Not only do they have to pay more than men for some items, they tend to earn less than men and take more time off from work to care for children and parents, which affects their savings rates and Social Security benefits. Meanwhile, they have longer life expectancies and need to plan for more years in retirement.
“Since women are paid 84 cents for every dollar a man earns for equal work, women are at a disadvantage financially that goes beyond just their pay,” Taylor says.
“Specifically, because women earn less for equal work, their Social Security benefits are lower as well. Lower income also means it’s harder to find dollars to save and invest toward retirement, and because women live longer than men on average, they need more saved for retirement to last throughout their lifetime. This combination of factors puts women at a significant disadvantage from a retirement standpoint,” she adds.
The most recent survey by the Transamerica Center for Retirement Studies found that baby boomer women have saved a median of $101,000 in retirement accounts, which is less than half of the $248,000 boomer men have saved. The difference in retirement savings by gender was similar for Generation X: Most women have saved a median of $51,000 compared to $127,000 for men.

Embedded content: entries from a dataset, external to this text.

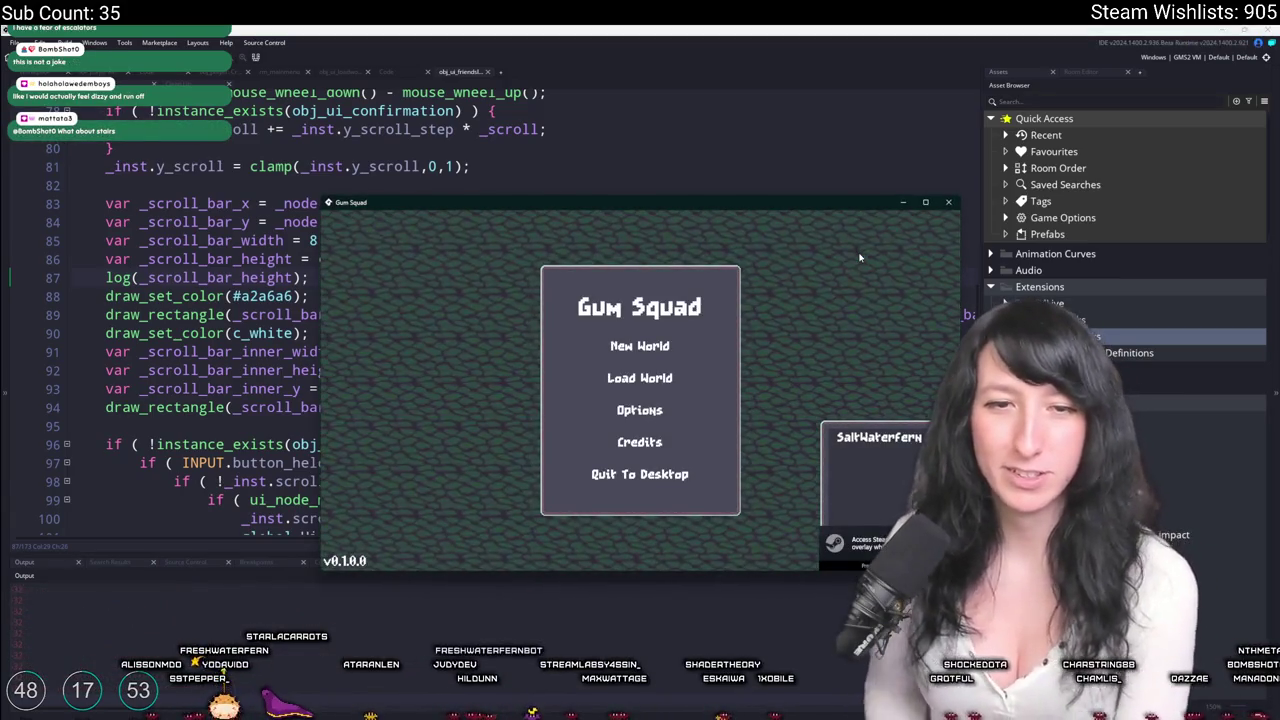
double_click(839, 204)
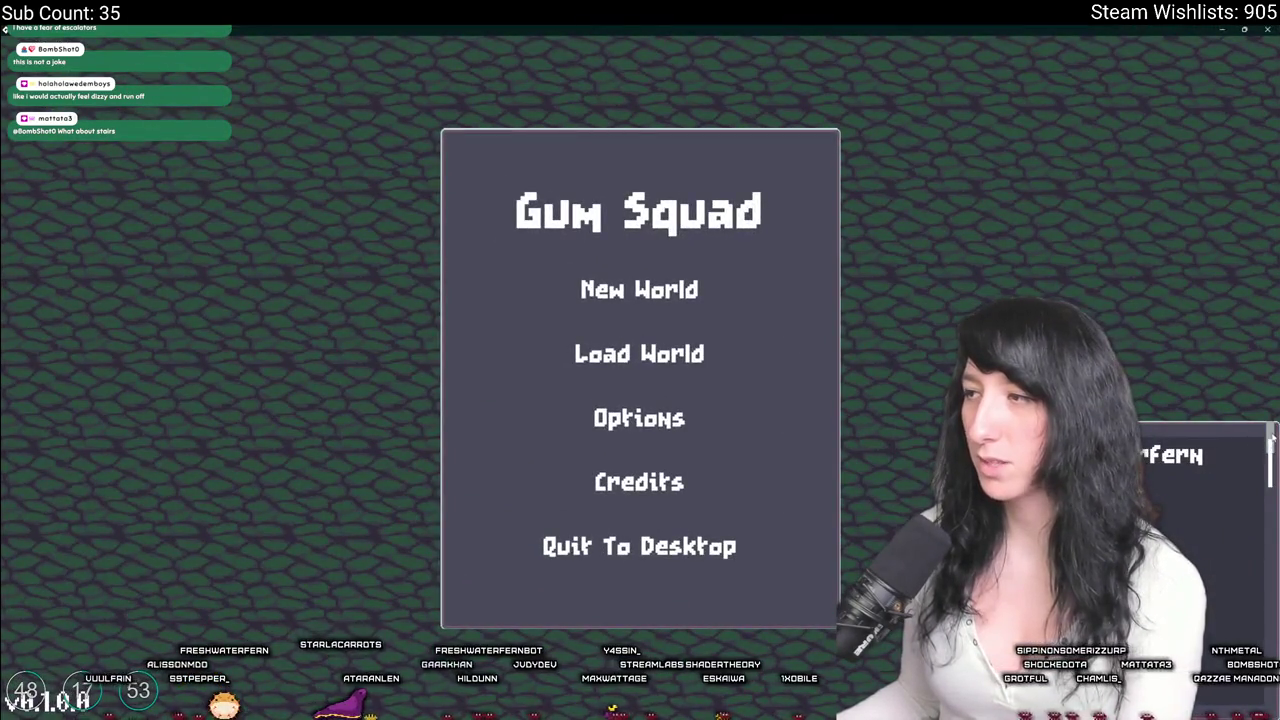
click(1268, 29)
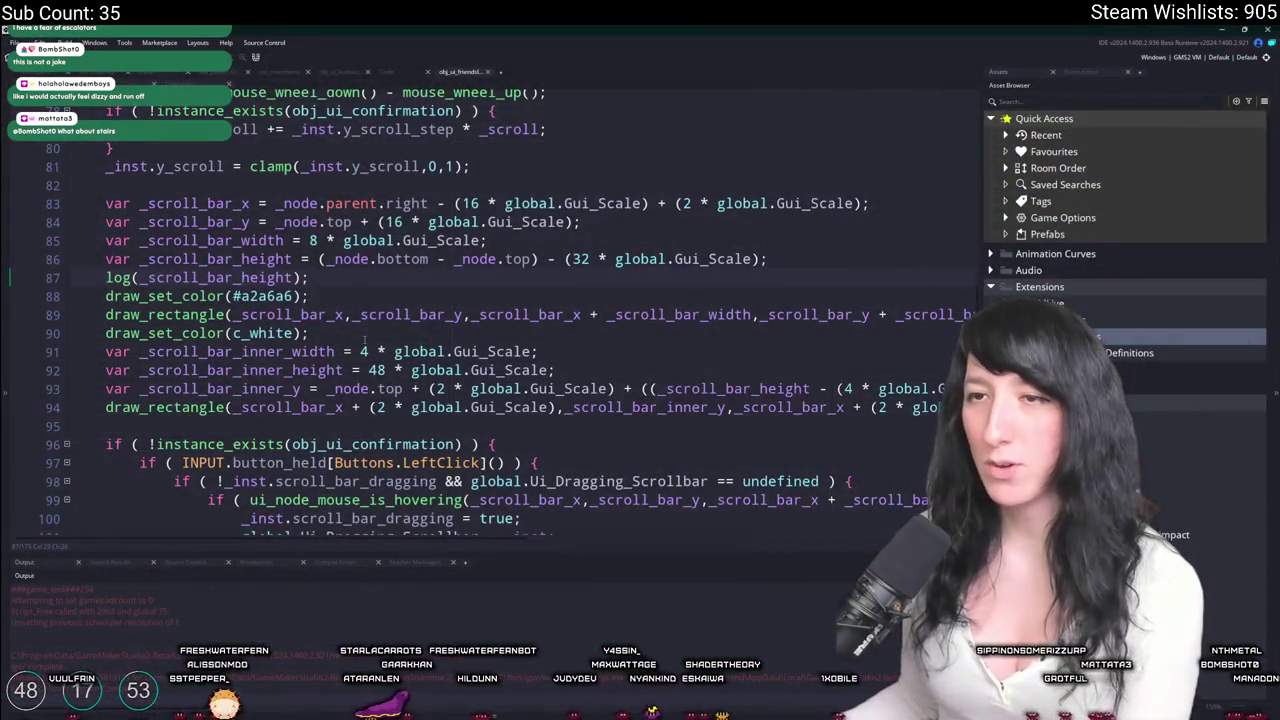
double_click(365, 314)
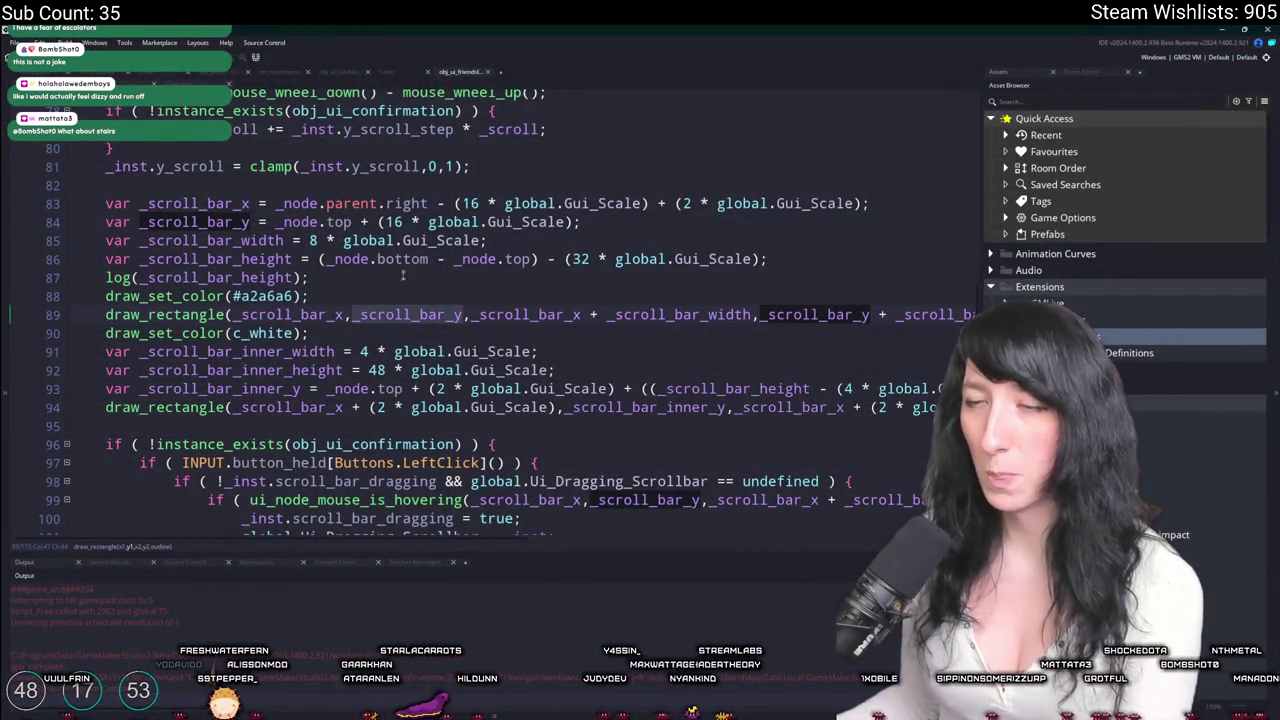
Insert 'parent.' after _node on line 84 and rebuild the game.
click(319, 222)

“Women face societal headwinds that make it even more difficult to save and invest for a secure retirement,” Catherine Collinson, chief executive officer and president of the Transamerica Center for Retirement Studies, says.
“From the gender pay gap to taking time out of the workforce for parenting and caregiving, women have lower lifetime earnings, which translates into less retirement savings,” she says. And savings become even more important for women to cover longer life expectancies.
It’s also important for women to understand the long-term financial impact of taking time off from work for caregiving, Melody Evans, wealth management advisor with TIAA, says.
For example, consider a woman who turned 65 last year and took off two years when she was 30 to care for a child.
“Let’s say she was making $60,000 a year at the time and saving 3% of her income toward retirement, which her company would match,” Evans says.
“If she didn’t save during that two-year stretch for child care, that meant she would have lost $1,800 a year from her savings and $1,800 a year from the company match – that’s $3,600 a year, and a total of $7,200 during the two years of child care,” she says.
But that’s only a portion of the difference. If she would have invested that $7,200 in the Dow Jones Industrial Average in 1992, by the time she turned 65 that would investment would be worth $72,000, Evans says. “That’s a lot of compound interest she didn’t earn.”
Evans adds that it’s worth noting that besides the loss of retirement savings that could build wealth, if someone temporarily leaves the workforce, it can lower their chances of getting possibly higher pay raises, sooner promotions and ultimately, the ability to boost retirement savings even further for long-term wealth.
“Child care is very expensive but those costs don’t last forever. Every family should make the choice that’s right for them but I would encourage women to consider all these factors,” Evans says.